▶ TO-DO ITEM
Only the lines from the one containing "nand5 (.Y(n6), .A(n5));" through the end of the data belong in the answer; reproduce them exactly.

▶ PROVIDED ENTRIES

[Start of section]

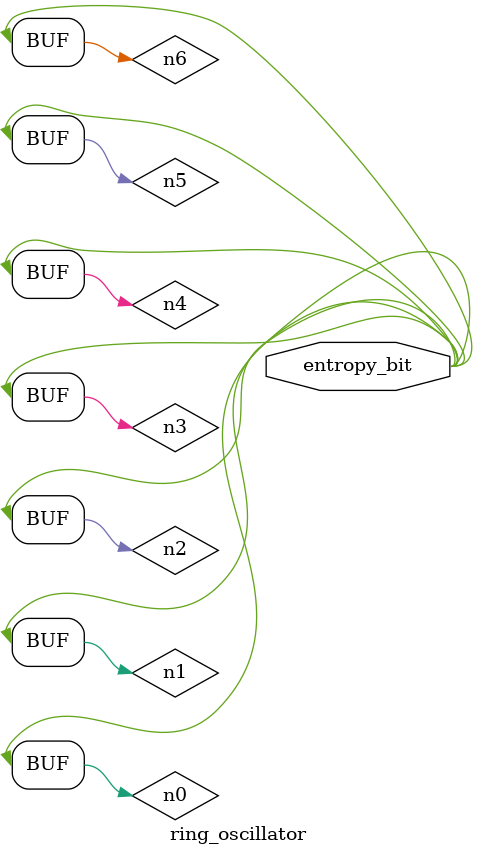
<source format=v>
module ring_oscillator (
    output entropy_bit
);
  wire n0;
  wire n1;
  wire n2;
  wire n3;
  wire n4;
  wire n5;
  wire n6;

  assign n1 = !n0;
  assign n2 = !n1;
  assign n3 = !n2;
  assign n4 = !n3;
  assign n5 = !n4;
  assign n6 = !n5;
  assign n0 = !n6;

  //sky130_fd_sc_hd__inv_2 nand0 (.Y(n1), .A(n0));
  //sky130_fd_sc_hd__inv_2 nand1 (.Y(n2), .A(n1));
  //sky130_fd_sc_hd__inv_2 nand2 (.Y(n3), .A(n2));
  //sky130_fd_sc_hd__inv_2 nand3 (.Y(n4), .A(n3));
  //sky130_fd_sc_hd__inv_2 nand4 (.Y(n5), .A(n4));
  //sky130_fd_sc_hd__inv_2 nand5 (.Y(n6), .A(n5));
  //sky130_fd_sc_hd__inv_2 nand6 (.Y(n0), .A(n6));

  assign entropy_bit = n0;
endmodule

</source>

[End of section]

▶ YOUR RESPONSE
  //sky130_fd_sc_hd__inv_2 nand5 (.Y(n6), .A(n5));
  //sky130_fd_sc_hd__inv_2 nand6 (.Y(n0), .A(n6));

  assign entropy_bit = n0;
endmodule

</source>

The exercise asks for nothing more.